Beginning with the first line, please repeat the entries exactly and end on the line that contains "MOUS-2251, owner: Joost".

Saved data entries
------------

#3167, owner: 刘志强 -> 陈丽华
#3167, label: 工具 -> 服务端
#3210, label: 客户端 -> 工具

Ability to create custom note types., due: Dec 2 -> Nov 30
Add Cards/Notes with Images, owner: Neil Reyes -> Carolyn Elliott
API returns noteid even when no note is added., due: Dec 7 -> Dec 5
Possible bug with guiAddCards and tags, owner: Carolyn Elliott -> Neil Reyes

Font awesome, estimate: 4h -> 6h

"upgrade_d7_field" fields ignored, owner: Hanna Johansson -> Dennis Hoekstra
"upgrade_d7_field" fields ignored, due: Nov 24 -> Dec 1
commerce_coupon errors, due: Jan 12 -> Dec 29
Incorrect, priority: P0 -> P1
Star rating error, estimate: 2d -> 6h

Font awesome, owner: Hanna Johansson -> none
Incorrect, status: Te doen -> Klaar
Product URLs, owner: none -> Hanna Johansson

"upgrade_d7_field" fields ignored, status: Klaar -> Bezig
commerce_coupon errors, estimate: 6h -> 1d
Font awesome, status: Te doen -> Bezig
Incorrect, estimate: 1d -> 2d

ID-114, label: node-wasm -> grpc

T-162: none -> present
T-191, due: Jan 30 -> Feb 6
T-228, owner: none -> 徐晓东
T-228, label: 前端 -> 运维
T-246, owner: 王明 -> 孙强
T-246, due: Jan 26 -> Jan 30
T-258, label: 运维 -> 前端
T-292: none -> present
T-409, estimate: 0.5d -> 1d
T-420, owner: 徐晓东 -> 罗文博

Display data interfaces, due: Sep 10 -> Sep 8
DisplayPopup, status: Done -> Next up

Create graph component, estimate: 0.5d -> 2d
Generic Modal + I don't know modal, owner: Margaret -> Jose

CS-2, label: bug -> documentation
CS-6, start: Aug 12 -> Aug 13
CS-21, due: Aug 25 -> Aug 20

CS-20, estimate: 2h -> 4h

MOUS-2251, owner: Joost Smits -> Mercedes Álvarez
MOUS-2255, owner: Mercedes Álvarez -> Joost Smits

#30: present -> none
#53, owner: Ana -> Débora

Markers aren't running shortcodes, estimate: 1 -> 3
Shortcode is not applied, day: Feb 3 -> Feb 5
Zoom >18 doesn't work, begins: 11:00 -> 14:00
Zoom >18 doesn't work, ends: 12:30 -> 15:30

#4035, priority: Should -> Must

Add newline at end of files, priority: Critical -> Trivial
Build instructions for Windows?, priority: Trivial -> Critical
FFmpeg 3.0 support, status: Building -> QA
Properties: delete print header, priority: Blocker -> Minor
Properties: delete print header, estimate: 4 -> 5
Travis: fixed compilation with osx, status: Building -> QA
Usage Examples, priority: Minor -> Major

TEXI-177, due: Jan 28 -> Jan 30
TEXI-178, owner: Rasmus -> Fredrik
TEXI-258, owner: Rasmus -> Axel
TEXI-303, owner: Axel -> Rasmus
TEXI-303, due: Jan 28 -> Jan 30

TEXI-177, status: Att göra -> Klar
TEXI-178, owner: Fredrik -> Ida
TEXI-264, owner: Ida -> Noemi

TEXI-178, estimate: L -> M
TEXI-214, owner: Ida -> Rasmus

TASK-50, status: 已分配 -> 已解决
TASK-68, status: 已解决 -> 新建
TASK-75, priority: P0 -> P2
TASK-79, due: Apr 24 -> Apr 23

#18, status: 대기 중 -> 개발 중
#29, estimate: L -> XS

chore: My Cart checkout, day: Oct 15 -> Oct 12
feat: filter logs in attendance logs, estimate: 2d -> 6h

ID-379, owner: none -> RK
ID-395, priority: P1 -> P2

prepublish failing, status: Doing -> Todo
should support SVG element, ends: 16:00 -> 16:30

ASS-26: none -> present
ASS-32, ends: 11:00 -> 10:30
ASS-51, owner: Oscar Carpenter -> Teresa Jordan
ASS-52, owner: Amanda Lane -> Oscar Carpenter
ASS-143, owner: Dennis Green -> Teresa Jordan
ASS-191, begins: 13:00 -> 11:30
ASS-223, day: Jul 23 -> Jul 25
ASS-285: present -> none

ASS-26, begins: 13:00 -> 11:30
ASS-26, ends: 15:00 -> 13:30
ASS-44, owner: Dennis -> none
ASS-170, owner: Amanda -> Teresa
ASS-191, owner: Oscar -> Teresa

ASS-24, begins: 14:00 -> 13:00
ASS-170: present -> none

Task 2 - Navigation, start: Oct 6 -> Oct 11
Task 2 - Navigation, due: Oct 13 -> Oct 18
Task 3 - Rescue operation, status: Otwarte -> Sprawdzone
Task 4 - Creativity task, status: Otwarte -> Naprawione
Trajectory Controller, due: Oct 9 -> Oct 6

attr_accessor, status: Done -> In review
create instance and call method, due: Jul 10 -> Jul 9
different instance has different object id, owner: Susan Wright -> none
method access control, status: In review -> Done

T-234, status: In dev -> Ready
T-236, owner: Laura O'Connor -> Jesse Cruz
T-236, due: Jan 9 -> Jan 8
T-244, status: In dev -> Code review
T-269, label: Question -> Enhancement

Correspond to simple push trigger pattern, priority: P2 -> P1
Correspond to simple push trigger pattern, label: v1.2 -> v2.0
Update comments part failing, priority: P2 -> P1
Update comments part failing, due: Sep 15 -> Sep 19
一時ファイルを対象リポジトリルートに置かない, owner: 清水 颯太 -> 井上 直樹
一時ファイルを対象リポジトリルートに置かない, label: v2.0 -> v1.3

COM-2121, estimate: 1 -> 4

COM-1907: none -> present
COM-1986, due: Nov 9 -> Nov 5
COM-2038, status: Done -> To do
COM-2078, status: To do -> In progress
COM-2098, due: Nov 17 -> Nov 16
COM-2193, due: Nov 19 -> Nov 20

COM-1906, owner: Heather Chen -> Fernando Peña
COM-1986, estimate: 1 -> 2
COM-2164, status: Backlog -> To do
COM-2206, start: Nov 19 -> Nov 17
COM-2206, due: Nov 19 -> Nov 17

------------

-- SOLVED PROBLEM --
#3167, owner: 刘志强 -> 陈丽华
#3167, label: 工具 -> 服务端
#3210, label: 客户端 -> 工具

Ability to create custom note types., due: Dec 2 -> Nov 30
Add Cards/Notes with Images, owner: Neil Reyes -> Carolyn Elliott
API returns noteid even when no note is added., due: Dec 7 -> Dec 5
Possible bug with guiAddCards and tags, owner: Carolyn Elliott -> Neil Reyes

Font awesome, estimate: 4h -> 6h

"upgrade_d7_field" fields ignored, owner: Hanna Johansson -> Dennis Hoekstra
"upgrade_d7_field" fields ignored, due: Nov 24 -> Dec 1
commerce_coupon errors, due: Jan 12 -> Dec 29
Incorrect, priority: P0 -> P1
Star rating error, estimate: 2d -> 6h

Font awesome, owner: Hanna Johansson -> none
Incorrect, status: Te doen -> Klaar
Product URLs, owner: none -> Hanna Johansson

"upgrade_d7_field" fields ignored, status: Klaar -> Bezig
commerce_coupon errors, estimate: 6h -> 1d
Font awesome, status: Te doen -> Bezig
Incorrect, estimate: 1d -> 2d

ID-114, label: node-wasm -> grpc

T-162: none -> present
T-191, due: Jan 30 -> Feb 6
T-228, owner: none -> 徐晓东
T-228, label: 前端 -> 运维
T-246, owner: 王明 -> 孙强
T-246, due: Jan 26 -> Jan 30
T-258, label: 运维 -> 前端
T-292: none -> present
T-409, estimate: 0.5d -> 1d
T-420, owner: 徐晓东 -> 罗文博

Display data interfaces, due: Sep 10 -> Sep 8
DisplayPopup, status: Done -> Next up

Create graph component, estimate: 0.5d -> 2d
Generic Modal + I don't know modal, owner: Margaret -> Jose

CS-2, label: bug -> documentation
CS-6, start: Aug 12 -> Aug 13
CS-21, due: Aug 25 -> Aug 20

CS-20, estimate: 2h -> 4h

MOUS-2251, owner: Joost Smits -> Mercedes Álvarez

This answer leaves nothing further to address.